### Image segmentation entries
__________________________________________________

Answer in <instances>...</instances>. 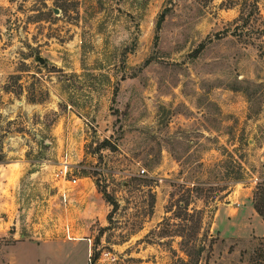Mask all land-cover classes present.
I'll use <instances>...</instances> for the list:
<instances>
[{
	"label": "rangeland",
	"instance_id": "obj_1",
	"mask_svg": "<svg viewBox=\"0 0 264 264\" xmlns=\"http://www.w3.org/2000/svg\"><path fill=\"white\" fill-rule=\"evenodd\" d=\"M0 139V264H264V0H0Z\"/></svg>",
	"mask_w": 264,
	"mask_h": 264
},
{
	"label": "trees",
	"instance_id": "obj_2",
	"mask_svg": "<svg viewBox=\"0 0 264 264\" xmlns=\"http://www.w3.org/2000/svg\"><path fill=\"white\" fill-rule=\"evenodd\" d=\"M163 17H164V14L162 13L160 15L159 20H158V25L160 24V20H162ZM158 25H157V28H158ZM5 157H6V154L4 152V142L0 139V162H2ZM240 176H238L236 178V181H240V179L242 178ZM260 187H263V188H261V192H264V185L260 186ZM261 199H263V198H261ZM107 200L110 202V204L113 207L116 205V202L110 201L108 196H107ZM263 205L264 204L260 205L257 203V204H255V209L259 213V215H261V217L264 220ZM207 236L208 235H206L205 239L207 238ZM205 239L199 241L198 245L196 246V249H193L192 251H187L185 253V257H178L177 260H175V264H201L202 254L205 250V244H204ZM263 239H264V236H263Z\"/></svg>",
	"mask_w": 264,
	"mask_h": 264
},
{
	"label": "built area",
	"instance_id": "obj_3",
	"mask_svg": "<svg viewBox=\"0 0 264 264\" xmlns=\"http://www.w3.org/2000/svg\"><path fill=\"white\" fill-rule=\"evenodd\" d=\"M144 169H141V173L144 172ZM55 177L56 179H58V181L61 182H69L70 184H74L77 183V178L76 177H71L69 178L68 175V170L67 167H63L57 170V172H55Z\"/></svg>",
	"mask_w": 264,
	"mask_h": 264
},
{
	"label": "crops",
	"instance_id": "obj_4",
	"mask_svg": "<svg viewBox=\"0 0 264 264\" xmlns=\"http://www.w3.org/2000/svg\"><path fill=\"white\" fill-rule=\"evenodd\" d=\"M217 212L220 213V209H219V211H217ZM218 213H217V214H218ZM263 234H264V232L261 231V232H260L259 234H257V235H263ZM88 241H89V239H88ZM20 242H24V241H20ZM17 243H19V242H16L15 244H17ZM30 243H34L38 249H41L43 244H48V243L55 244V243H57V242H45V241H42V242H30ZM85 243H86V260H85V262H84L83 264H85V263L87 262V260L89 259L88 257H89V255H90V242H89V243H88V242H85ZM15 244H14V245H15ZM14 245H13V246H14Z\"/></svg>",
	"mask_w": 264,
	"mask_h": 264
},
{
	"label": "water",
	"instance_id": "obj_5",
	"mask_svg": "<svg viewBox=\"0 0 264 264\" xmlns=\"http://www.w3.org/2000/svg\"><path fill=\"white\" fill-rule=\"evenodd\" d=\"M55 13L57 12V9L54 11ZM43 60L42 59H40V62H42Z\"/></svg>",
	"mask_w": 264,
	"mask_h": 264
}]
</instances>
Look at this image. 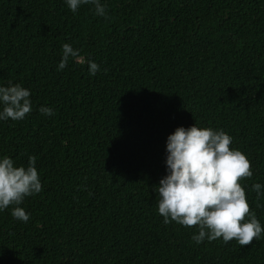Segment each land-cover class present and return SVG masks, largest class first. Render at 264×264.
<instances>
[{
	"label": "trees",
	"instance_id": "obj_1",
	"mask_svg": "<svg viewBox=\"0 0 264 264\" xmlns=\"http://www.w3.org/2000/svg\"><path fill=\"white\" fill-rule=\"evenodd\" d=\"M102 2L104 17L0 0V84L28 88L32 105L0 121V155L34 156L42 185L19 205L26 223L14 205L0 211V264H264V233L197 245L195 225L162 222L155 195L167 134L221 129L249 161L238 183L264 228V194L251 190L264 186V0ZM63 43L100 70L57 71Z\"/></svg>",
	"mask_w": 264,
	"mask_h": 264
},
{
	"label": "clouds",
	"instance_id": "obj_2",
	"mask_svg": "<svg viewBox=\"0 0 264 264\" xmlns=\"http://www.w3.org/2000/svg\"><path fill=\"white\" fill-rule=\"evenodd\" d=\"M65 3L73 13L81 5H91L96 15L106 16L102 0H65ZM70 60L86 62L89 75L100 70L94 60L85 61L79 49L63 43L57 71L64 69ZM31 107L28 88L11 81L0 84V121L22 120ZM38 111L44 116L54 115L50 106L41 105ZM230 144L231 137L225 131L195 123L177 126L166 136V174L156 184L155 195L159 197L156 210L164 224L173 221L185 227L195 225L197 231L191 239L197 245L217 238L225 243L234 239L241 246L249 245L264 233L238 183L240 178L252 176L249 161L240 150L230 148ZM262 187L260 183L251 185L257 199L264 194ZM41 190L34 156L29 155L25 165L15 164L8 155H0V211L14 205L10 215L26 223L29 215L19 205L26 196Z\"/></svg>",
	"mask_w": 264,
	"mask_h": 264
}]
</instances>
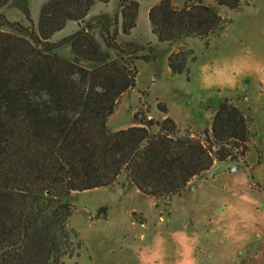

__________________________________________________

### GOAL
How many of the lines above contain the string "label"? Give only the number.

### SOLUTION FOR THIS PROBLEM
7